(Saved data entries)
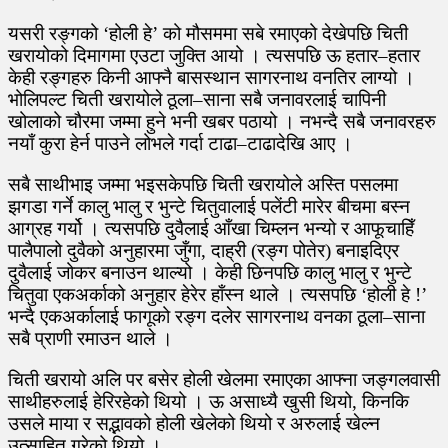
यसरी रङ्गको ‘होली हे’ को मौसममा सबे रमाएको देखेपछि चिती
खरायोको दिमागमा एउटा जुक्ति आयो । त्यसपछि ऊ हतार–हतार
केही रङ्गहरु किनी आफ्नै बासस्थान सागरनाथ वनतिर लाग्यो ।
भोलिपल्ट चिती खरायोले ठूला–साना सबै जनावरलाई चापिनी
खोलाको चौरमा जम्मा हुने भनी खबर पठायो । नभन्दै सबै जनावरहरु
नयाँ कुरा हेर्न पाउने लोभले गर्दा टाढा–टाढादेखि आए ।
सबै साथीभाइ जम्मा भइसकेपछि चिती खरायोले अस्ति पसलमा
झगडा गर्ने कालु भालु र भुन्टे चितुवालाई पलेंटी मारेर बीचमा बस्न
आग्रह गर्यो । त्यसपछि दुवैलाई आँखा चिम्लन भन्यो र आफूचाहिँ
पालैपालो दुवैको अनुहारमा जुँगा, दाह्री (रङ्ग पोतेर) बनाइदिएर
दुवैलाई जोकर बनाउन थाल्यो । केही छिनपछि कालु भालु र भुन्टे
चितुवा एकअर्काको अनुहार हेरेर हाँस्न थाले । त्यसपछि ‘होली हे !’
भन्दै एकअर्कालाई फागूको रङ्ग दलेर सागरनाथ वनका ठूला–साना
सबै प्राणी रमाउन थाले ।
चिती खरायो अलि पर बसेर होली खेलमा रमाएका आफ्ना जङ्गलवासी
साथीहरुलाई हेरिरहेको थियो । ऊ असाध्यै खुसी थियो, किनकि
उसले माया र सद्भावको होली खेलेको थियो र अरुलाई खेल्न
उत्साहित गरेको थियो ।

Task to carry out: A word-for-word copy of the records is needed, with no pictures carried over.

Written response:
यसरी रङ्गको ‘होली हे’ को मौसममा सबे रमाएको देखेपछि चिती
खरायोको दिमागमा एउटा जुक्ति आयो । त्यसपछि ऊ हतार–हतार
केही रङ्गहरु किनी आफ्नै बासस्थान सागरनाथ वनतिर लाग्यो ।
भोलिपल्ट चिती खरायोले ठूला–साना सबै जनावरलाई चापिनी
खोलाको चौरमा जम्मा हुने भनी खबर पठायो । नभन्दै सबै जनावरहरु
नयाँ कुरा हेर्न पाउने लोभले गर्दा टाढा–टाढादेखि आए ।
सबै साथीभाइ जम्मा भइसकेपछि चिती खरायोले अस्ति पसलमा
झगडा गर्ने कालु भालु र भुन्टे चितुवालाई पलेंटी मारेर बीचमा बस्न
आग्रह गर्यो । त्यसपछि दुवैलाई आँखा चिम्लन भन्यो र आफूचाहिँ
पालैपालो दुवैको अनुहारमा जुँगा, दाह्री (रङ्ग पोतेर) बनाइदिएर
दुवैलाई जोकर बनाउन थाल्यो । केही छिनपछि कालु भालु र भुन्टे
चितुवा एकअर्काको अनुहार हेरेर हाँस्न थाले । त्यसपछि ‘होली हे !’
भन्दै एकअर्कालाई फागूको रङ्ग दलेर सागरनाथ वनका ठूला–साना
सबै प्राणी रमाउन थाले ।
चिती खरायो अलि पर बसेर होली खेलमा रमाएका आफ्ना जङ्गलवासी
साथीहरुलाई हेरिरहेको थियो । ऊ असाध्यै खुसी थियो, किनकि
उसले माया र सद्भावको होली खेलेको थियो र अरुलाई खेल्न
उत्साहित गरेको थियो ।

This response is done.